Article Preview
TopIntroduction
Since in the real world there is vague information about different applications, fuzzy set theory has long been introduced to handle inexact and imprecise data (Zadeh, 1965). In fuzzy set theory, each object u ∈ U is assigned a single real value, called the grade of membership, between zero and one. (Here U is a classical set of objects, called the universe of discourse). Gau & Buehrer (1994) pointed out that the drawback of using the single membership value in fuzzy set theory is that the evidence for u ∈ U and the evidence against u ∈ U are in fact mixed together. In order to tackle this problem, Gau & Buehrer (1994) proposed the notion of allowing interval-based membership instead of using point-based membership as in fuzzy sets. The interval-based membership generalization in vague sets is more expressive in capturing vagueness of data. However, vague sets are shown to be equivalent to that of Intuitionistic Fuzzy Sets (IFSs) (Bustince & Burillo, 1996). For this reason, the interesting features for handling vague data that are unique to vague sets are largely ignored. We find that there are many interesting features of vague sets from a data modelling point of view. Atanassov (1986,1989) introduced the concept of intuitionistic fuzzy sets, which is also a generalization of the concept of fuzzy set. Gau & Buehrer (1994) introduced the concept of vague set. But Bustince & Burillo (1996) showed that vague sets are intuitionistic fuzzy sets. But later, in the literature Lu,A & Ng,W (2004, 2005) pointed out the differences between intuitionistic fuzzy sets and vague sets, and concluded in their work that, only vague sets can handle vague information better than intuitionistic fuzzy sets. Essentially, due to the fact that a vague set corresponds to a more intuitive graphical view of data sets, it is much easier to define and visualize the relationship of vague data objects.

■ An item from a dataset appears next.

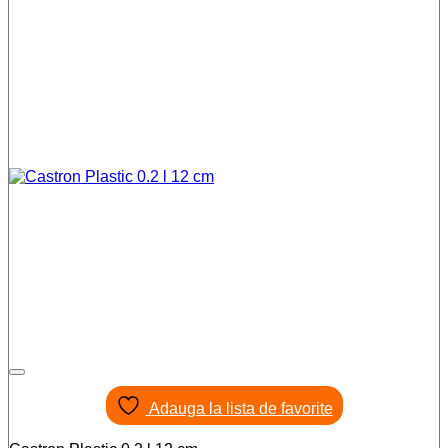
Adauga la lista de favorite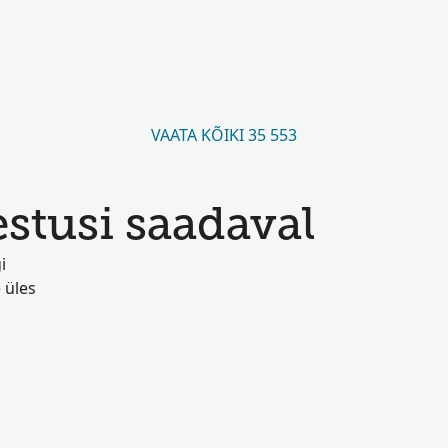
VAATA KÕIKI 35 553
stusi saadaval
i
 üles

Decision-making is the process of finding the best option from all of the feasible alternatives. Sometimes, decision-making problems considering several criteria are called multi-criteria decision-making (MCDM) problems. The MCDM problems may be divided into two kinds. One is the classical MCDM problems (Hwang & Yoon,1981), among which the ratings and the weights of criteria are measured in crisp numbers. Another is the fuzzy multiple criteria decision-making (FMCDM) problems, among which the ratings and the weights of criteria evaluated on imprecision and vagueness are usually expressed by linguistic terms, fuzzy numbers or intuition fuzzy numbers. As the vague set (Bustince & Burillo,1996) took the membership degree, non-membership degree and hesitancy degree into account, and has more ability to deal with uncertain information than traditional fuzzy set, lots of scholars pay attentions to the research of vague sets. Atanassov & Gargov (1989) extended the intuition vague set and proposed the concept of interval intuition vague set, also named interval vague set. Interval vague set has more ability to express vagueness and uncertainty.